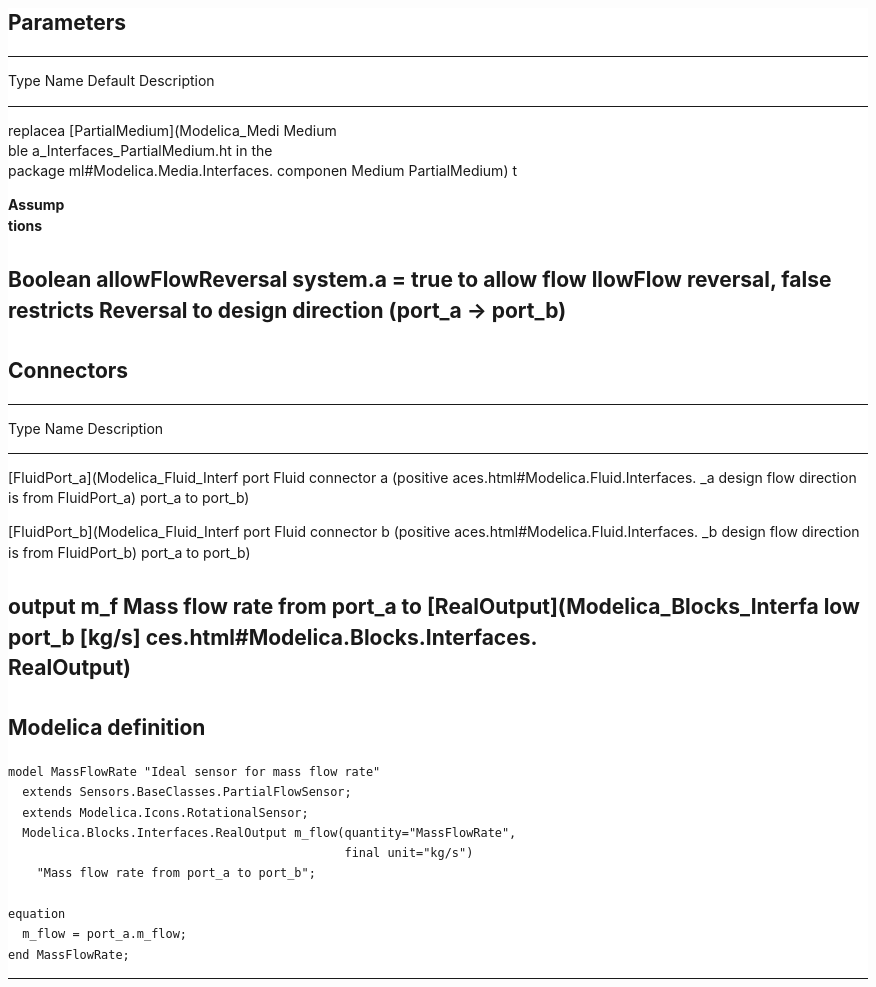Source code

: Parameters
----------

  -------------------------------------------------------------------------
  Type     Name                          Default  Description
  -------- ----------------------------- -------- -------------------------
  replacea [PartialMedium](Modelica_Medi Medium   
  ble      a_Interfaces_PartialMedium.ht in the   
  package  ml#Modelica.Media.Interfaces. componen 
  Medium   PartialMedium)                t        

  **Assump                                        
  tions**                                         

  Boolean  allowFlowReversal             system.a = true to allow flow
                                         llowFlow reversal, false restricts
                                         Reversal to design direction
                                                  (port\_a -\> port\_b)
  -------------------------------------------------------------------------

Connectors
----------

  ------------------------------------------------------------------------
  Type                                 Name Description
  ------------------------------------ ---- ------------------------------
  [FluidPort\_a](Modelica_Fluid_Interf port Fluid connector a (positive
  aces.html#Modelica.Fluid.Interfaces. \_a  design flow direction is from
  FluidPort_a)                              port\_a to port\_b)

  [FluidPort\_b](Modelica_Fluid_Interf port Fluid connector b (positive
  aces.html#Modelica.Fluid.Interfaces. \_b  design flow direction is from
  FluidPort_b)                              port\_a to port\_b)

  output                               m\_f Mass flow rate from port\_a to
  [RealOutput](Modelica_Blocks_Interfa low  port\_b [kg/s]
  ces.html#Modelica.Blocks.Interfaces.      
  RealOutput)                               
  ------------------------------------------------------------------------

Modelica definition
-------------------

    model MassFlowRate "Ideal sensor for mass flow rate"
      extends Sensors.BaseClasses.PartialFlowSensor;
      extends Modelica.Icons.RotationalSensor;
      Modelica.Blocks.Interfaces.RealOutput m_flow(quantity="MassFlowRate",
                                                   final unit="kg/s") 
        "Mass flow rate from port_a to port_b";

    equation 
      m_flow = port_a.m_flow;
    end MassFlowRate;

* * * * *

•••••

= What to work on =
Copy all the lines above that hold the string "Type".

= Written reply =
  Type     Name                          Default  Description
  Type                                 Name Description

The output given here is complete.